DNT and respecting user privacy By drenwick on 2019-06-13 11:57:57

Some time in 2017, most major browsers added a new privacy feature to their settings menu: "Do Not Track". This was an opt-in setting that would, in theory, stop sites from tracking those that did not wish to be tracked.

In practice however, all it does is add a DNT: 1 header to all HTTP requests. This header is ignored by most sites.

I still use the DNT setting, and I endorse the use of it for those of you who are privacy conscious. While most sites may ignore the header, there are still sites out there that respect it, and even if enabling it only stops 1 site you frequent from tracking you, that's still less tracking simply by flicking a switch.

In fact, this very site you're on right now (assuming you're reading this blog post on my blog) supports the DNT header. I use Google Analytics for tracking user activity. I like to know where my readers come from, and where they go. Is this hypocritical? Maybe, but I don't think so.

Because my site supports DNT.

Not everybody is as privacy conscious as I am, and many people are more privacy conscious than I. (After all, I use Windows 10, Android, and Gmail). The DNT header can be accessed in 2 ways; Server-side and client-side.

The client-side method involves using the JavaScript navigator.doNotTrack field, which will return "1" if DNT is enabled, and "0" if it is disabled (although in testing I found that chrome simply returned null when DNT was disabled)

The server-side method is the approach I chose to use on this site, and it simply involves reading the DNT header from the request.
In PHP, I simply created this little utility function:

public static function doNotTrack()
{
    return (isset($_SERVER['HTTP_DNT']) && (int)$_SERVER['HTTP_DNT'] === 1);
}

For those of you that don't speak PHP, this checks that the HTTP_DNT header is set, and checks that it's value, when cast to an integer, is 1.
I'm not a fan of type coercion due to the unexpected behavior it can cause, and the header uses "1" as its value when set, so casting to an int was, in my opinion, the cleaner way to do this.

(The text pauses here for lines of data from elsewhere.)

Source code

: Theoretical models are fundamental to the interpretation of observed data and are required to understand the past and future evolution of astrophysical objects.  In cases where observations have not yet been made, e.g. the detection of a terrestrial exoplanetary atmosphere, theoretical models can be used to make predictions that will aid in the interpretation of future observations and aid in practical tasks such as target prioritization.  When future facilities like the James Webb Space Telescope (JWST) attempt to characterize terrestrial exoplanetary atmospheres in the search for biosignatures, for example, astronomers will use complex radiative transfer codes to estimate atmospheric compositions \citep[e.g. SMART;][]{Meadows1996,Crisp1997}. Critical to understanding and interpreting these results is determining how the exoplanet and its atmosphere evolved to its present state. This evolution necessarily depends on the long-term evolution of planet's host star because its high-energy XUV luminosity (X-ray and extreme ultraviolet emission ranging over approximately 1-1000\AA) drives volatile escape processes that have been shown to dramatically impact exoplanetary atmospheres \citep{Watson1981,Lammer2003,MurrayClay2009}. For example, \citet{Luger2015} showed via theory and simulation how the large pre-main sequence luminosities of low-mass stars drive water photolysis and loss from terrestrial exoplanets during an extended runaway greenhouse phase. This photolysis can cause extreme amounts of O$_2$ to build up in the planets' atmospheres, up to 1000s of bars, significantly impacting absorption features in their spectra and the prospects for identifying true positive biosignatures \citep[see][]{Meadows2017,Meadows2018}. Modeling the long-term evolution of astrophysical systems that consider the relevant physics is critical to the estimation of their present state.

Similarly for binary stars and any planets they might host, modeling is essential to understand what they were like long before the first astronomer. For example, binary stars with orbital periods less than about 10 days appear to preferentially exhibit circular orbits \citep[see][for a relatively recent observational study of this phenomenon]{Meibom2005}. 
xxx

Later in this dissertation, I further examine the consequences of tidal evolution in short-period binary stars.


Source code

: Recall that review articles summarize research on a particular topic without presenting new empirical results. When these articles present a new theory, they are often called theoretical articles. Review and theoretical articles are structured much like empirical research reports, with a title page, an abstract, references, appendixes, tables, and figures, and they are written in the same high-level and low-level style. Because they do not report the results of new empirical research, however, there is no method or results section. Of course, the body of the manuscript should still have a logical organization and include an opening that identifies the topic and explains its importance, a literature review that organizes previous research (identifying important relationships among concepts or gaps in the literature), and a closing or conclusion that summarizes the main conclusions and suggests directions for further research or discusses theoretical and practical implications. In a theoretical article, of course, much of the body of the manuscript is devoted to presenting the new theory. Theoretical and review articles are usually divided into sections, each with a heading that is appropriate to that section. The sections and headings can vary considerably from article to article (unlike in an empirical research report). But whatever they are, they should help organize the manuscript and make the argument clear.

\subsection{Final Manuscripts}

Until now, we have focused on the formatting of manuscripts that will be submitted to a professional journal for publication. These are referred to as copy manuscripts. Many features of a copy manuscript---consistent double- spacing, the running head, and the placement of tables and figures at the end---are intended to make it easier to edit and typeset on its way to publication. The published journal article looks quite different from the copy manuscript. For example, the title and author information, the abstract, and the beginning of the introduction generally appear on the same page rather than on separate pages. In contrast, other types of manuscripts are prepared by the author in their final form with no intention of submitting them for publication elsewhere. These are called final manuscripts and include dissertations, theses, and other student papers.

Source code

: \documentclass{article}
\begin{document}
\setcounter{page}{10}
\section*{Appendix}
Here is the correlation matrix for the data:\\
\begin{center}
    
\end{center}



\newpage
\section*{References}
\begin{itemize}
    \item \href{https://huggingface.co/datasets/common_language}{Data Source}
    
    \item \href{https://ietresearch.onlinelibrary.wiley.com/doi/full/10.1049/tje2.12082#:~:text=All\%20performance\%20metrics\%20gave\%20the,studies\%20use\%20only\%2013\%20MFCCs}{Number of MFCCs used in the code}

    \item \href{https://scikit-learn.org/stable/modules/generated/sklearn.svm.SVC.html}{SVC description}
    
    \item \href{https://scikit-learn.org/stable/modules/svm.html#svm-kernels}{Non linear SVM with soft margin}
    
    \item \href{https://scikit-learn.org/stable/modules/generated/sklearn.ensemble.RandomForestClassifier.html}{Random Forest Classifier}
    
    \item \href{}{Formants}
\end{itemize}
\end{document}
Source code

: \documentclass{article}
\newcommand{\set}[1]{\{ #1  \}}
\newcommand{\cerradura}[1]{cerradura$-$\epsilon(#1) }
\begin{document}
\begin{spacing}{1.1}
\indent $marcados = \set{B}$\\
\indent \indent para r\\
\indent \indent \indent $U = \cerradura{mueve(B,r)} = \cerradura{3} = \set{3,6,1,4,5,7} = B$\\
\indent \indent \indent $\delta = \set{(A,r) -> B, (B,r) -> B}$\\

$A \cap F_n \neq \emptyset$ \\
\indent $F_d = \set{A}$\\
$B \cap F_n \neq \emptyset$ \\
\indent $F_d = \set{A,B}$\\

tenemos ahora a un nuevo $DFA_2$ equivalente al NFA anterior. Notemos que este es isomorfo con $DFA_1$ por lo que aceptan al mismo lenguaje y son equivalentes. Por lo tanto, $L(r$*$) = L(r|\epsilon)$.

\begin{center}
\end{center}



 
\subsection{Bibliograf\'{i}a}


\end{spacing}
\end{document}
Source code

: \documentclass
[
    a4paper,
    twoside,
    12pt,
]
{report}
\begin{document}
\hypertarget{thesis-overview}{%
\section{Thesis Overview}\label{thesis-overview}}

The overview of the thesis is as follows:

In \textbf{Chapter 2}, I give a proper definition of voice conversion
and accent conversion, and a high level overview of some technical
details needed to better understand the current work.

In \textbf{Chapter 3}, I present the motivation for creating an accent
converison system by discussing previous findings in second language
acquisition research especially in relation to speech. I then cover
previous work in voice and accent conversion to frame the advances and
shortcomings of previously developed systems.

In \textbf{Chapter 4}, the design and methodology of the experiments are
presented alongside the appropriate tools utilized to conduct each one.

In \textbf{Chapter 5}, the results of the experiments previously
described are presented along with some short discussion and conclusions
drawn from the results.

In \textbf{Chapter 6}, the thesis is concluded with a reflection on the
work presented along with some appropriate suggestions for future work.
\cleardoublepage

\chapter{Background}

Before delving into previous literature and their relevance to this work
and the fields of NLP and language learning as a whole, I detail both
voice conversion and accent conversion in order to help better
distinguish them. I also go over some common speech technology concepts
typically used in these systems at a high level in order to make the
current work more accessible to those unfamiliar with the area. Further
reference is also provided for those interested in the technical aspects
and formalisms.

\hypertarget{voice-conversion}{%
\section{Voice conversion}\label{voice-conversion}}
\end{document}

Now, in my header template, I can simply surround my Google Analytics code like so:

<?php if (!Request::doNotTrack()) { ?>
    // Put Google Analytics here
<?php } ?>

So now my site totally respects privacy, right?

... Right?

Eh.. maybe not.
See, my site uses 4 3rd party scripts (excluding Google Analytics):

  • Animate.css
  • Raleway font from GoogleFonts
  • highlight.js
  • FontAwesome

Animate.css is used for the fancy animations you see when you first load a page. It's just a css file, and as such can't really do any tracking.
Raleway is the font you see used across this entire site, it's also just a css file, which in turn references a woff2 file, so can't really do any tracking either. highlight.js is a JS file, which could do tracking in theory, but the whole script is open source, and the source shows no tracking. FontAwesome is also a JS file, which pulls svg files as needed, again it's open source, and has no tracking code.

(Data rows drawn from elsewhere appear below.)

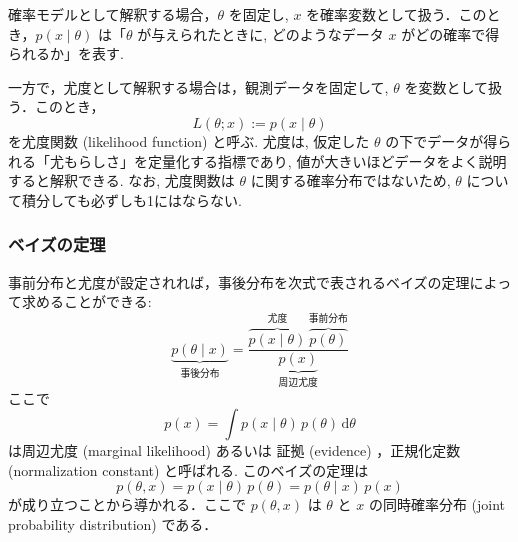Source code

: \documentclass[titlepage]{ltjsbook}
\begin{document}
確率モデルとして解釈する場合，$\theta$ を固定し, $x$ を確率変数として扱う．このとき，$p(x \mid \theta)$ は「$\theta$ が与えられたときに, どのようなデータ $x$ がどの確率で得られるか」を表す. 

一方で，尤度として解釈する場合は，観測データを固定して, $\theta$ を変数として扱う．このとき，
\begin{equation}
L(\theta; x) := p(x \mid \theta)
\end{equation}
を尤度関数 (likelihood function) と呼ぶ. 尤度は, 仮定した $\theta$ の下でデータが得られる「尤もらしさ」を定量化する指標であり, 値が大きいほどデータをよく説明すると解釈できる. なお, 尤度関数は $\theta$ に関する確率分布ではないため, $\theta$ について積分しても必ずしも1にはならない. 

\subsubsection{ベイズの定理}
事前分布と尤度が設定されれば，事後分布を次式で表されるベイズの定理によって求めることができる: 
\begin{equation}
\underbrace{p(\theta \mid x)}_{\text{事後分布}} = \frac{\overbrace{p(x \mid \theta)}^{\text{尤度}}\, \overbrace{p(\theta)}^{\text{事前分布}}}{\underbrace{p(x)}_{\text{周辺尤度}}}
\end{equation}
ここで
\begin{equation}
p(x) = \int p(x \mid \theta)\, p(\theta)\, \mathrm{d}\theta
\end{equation}
は周辺尤度 (marginal likelihood) あるいは 証拠 (evidence) ，正規化定数 (normalization constant) と呼ばれる. このベイズの定理は
\begin{equation}
p(\theta, x) = p(x \mid \theta)\, p(\theta) = p(\theta \mid x)\, p(x)
\end{equation}
が成り立つことから導かれる．ここで $p(\theta, x)$ は $\theta$ と $x$ の同時確率分布 (joint probability distribution) である．
\end{document}
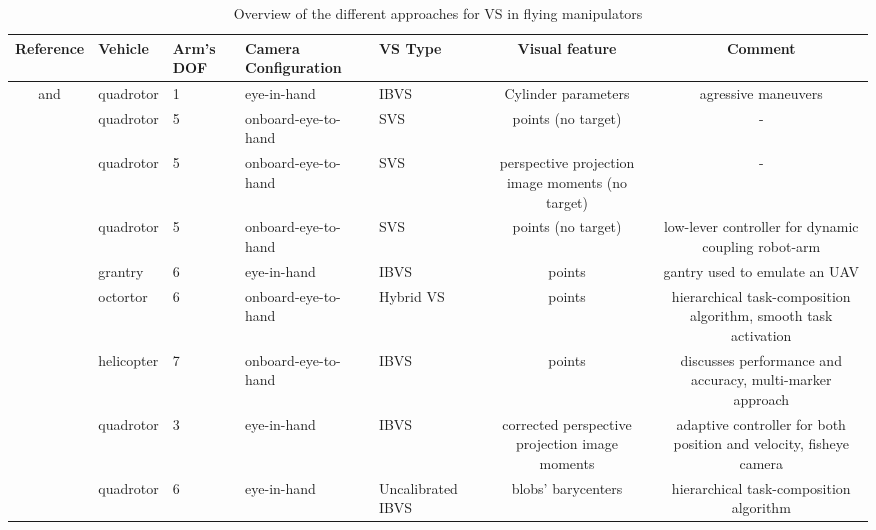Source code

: \begin{table}
\setlength\extrarowheight{0.3pt} %
	\begin{tabularx}{\textwidth}{CPPBPCC}
		\toprule
		\textbf{Reference} & \textbf{Vehicle} & \textbf{Arm's DOF} & \textbf{Camera Configuration} & \textbf{VS Type} & \textbf{Visual feature} & \textbf{Comment} \\ 
		\midrule
		\cite{thomas_toward_2014} and \cite{thomas_visual_2016} & quadrotor  & 1 & eye-in-hand & IBVS & Cylinder parameters & agressive maneuvers \\ 
		\cite{mebarki_image-based_2014} & quadrotor  & 5 & onboard-eye-to-hand  & SVS & points (no target) & - \\ 
		\cite{mebarki_exploiting_2013}  & quadrotor  & 5 & onboard-eye-to-hand  & SVS & perspective projection image moments (no target) & - \\ 
		\cite{mebarki_cross-coupled_2014} & quadrotor  & 5 & onboard-eye-to-hand  & SVS & points (no target) & low-lever controller for dynamic coupling robot-arm \\ 
		\cite{danko_evaluation_2014} & grantry & 6 & eye-in-hand & IBVS & points & gantry used to emulate an UAV \\ 
		\cite{lippiello_hybrid_2016} & octortor & 6 & onboard-eye-to-hand  & Hybrid VS & points & hierarchical task-composition algorithm, smooth task activation \\
		\cite{laiacker_high_2016} & helicopter & 7 & onboard-eye-to-hand  & IBVS & points & discusses performance and accuracy, multi-marker approach \\ 
		\cite{kim_vision-guided_2016} & quadrotor  & 3 & eye-in-hand & IBVS  & corrected perspective projection image moments & adaptive controller for both position and velocity, fisheye camera \\ 
		\cite{santamaria-navarro_uncalibrated_2017} & quadrotor  & 6 & eye-in-hand & Uncalibrated IBVS & blobs' barycenters & hierarchical task-composition algorithm \\
		\bottomrule
	\end{tabularx}
	\caption{Overview of the different approaches for VS in flying manipulators}
	\label{vs-manipulators-table}
\end{table}
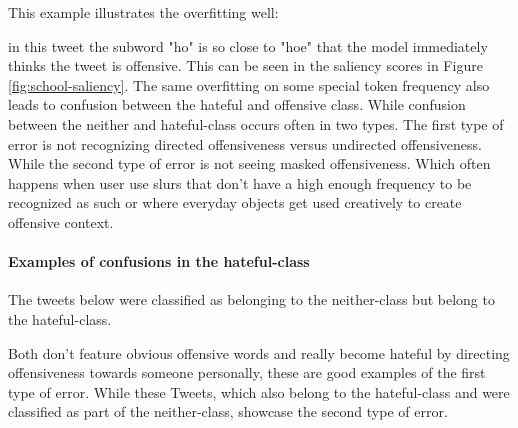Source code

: \documentclass[11pt,a4paper]{article}
\begin{document}
This example illustrates the overfitting well:
\begin{center}
  \newline
\end{center}

in this tweet the subword "ho" is so close to "hoe" that the model immediately thinks the tweet is offensive.
This can be seen in the saliency scores in Figure \ref{fig:school-saliency}.
The same overfitting on some special token frequency also leads to confusion between the hateful and offensive class.
While confusion between the neither and hateful-class occurs often in two types.
The first type of error is not recognizing directed offensiveness versus undirected offensiveness.
While the second type of error is not seeing masked offensiveness.
Which often happens when user use slurs that don't have a high enough frequency to be recognized as such 
or where everyday objects get used creatively to create offensive context.

\paragraph{Examples of confusions in the hateful-class}
The tweets below were classified as belonging to the neither-class but belong to the hateful-class.

\begin{center}
  \newline
  \newline
\end{center}

Both don't feature obvious offensive words and really become hateful by directing offensiveness towards someone personally, 
these are good examples of the first type of error.
While these Tweets, which also belong to the hateful-class and were classified as part of the neither-class, showcase the second type of error.
\begin{center}
  \newline
   \newline
   \newline
\end{center}
\end{document}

Cool, so no tracking there right? Wrong again!
Animate.css is served from jsdelivr's CDN, which could use tracking.
Raleway is served from GoogleFonts' CDN, which absolutely has tracking.
FontAwesome's CDN also uses tracking, as per their privacy policy.

So how do we combat this?
Well Animate.css can be simply downloaded and hosted locally, this isn't a problem, unless we want auto-updates (we don't, that might break things).
Raleway can also sort of be hosted locally, it's a little tricky, as the fonts are generated per request, so you need to make sure you download the right files.
FontAwesome can also be served locally.

So if all of these problems have been addressed, what's my point?
Simple: Respecting user privacy on your website extends beyond how you develop your website, it extends into how your 3rd party scripts and libraries behave. Just because I was lucky in that all of my 3rd party scripts could be hosted locally and were open source, doesn't mean that's always the case.

How many of you web devs out there use 3rd party libraries on your website? Maybe it's FontAwesome, maybe it's jQuery, maybe it's a plethora of obtuse NPM modules that you needed just to left-pad a string.

The point is, many of them are likely served from a CDN. That CDN can track your users and disrespect their privacy. Have you ever read or even looked for a privacy policy on most of the 3rd party libraries and scripts you use? You've also likely never read the source code of most of the JS scripts you're using on your site, they could have tracking code in that disrespects your users' privacy.

Of course, I'm not saying you should analyze the source code of every library you use in fine detail, on the off chance it has some privacy-violating tracking code in there, I'm just asking you to think before you include that monolithic JS library.

So next time you go looking for a library that makes your life marginally easier, think about what the impact of that is, not only on the performance of your page, but on the privacy of your page.

Update

After 6 days, I've received a response from FontAwesome's privacy team regarding whether they respect the DNT header:

Disappointing news. Good thing they support serving the library locally!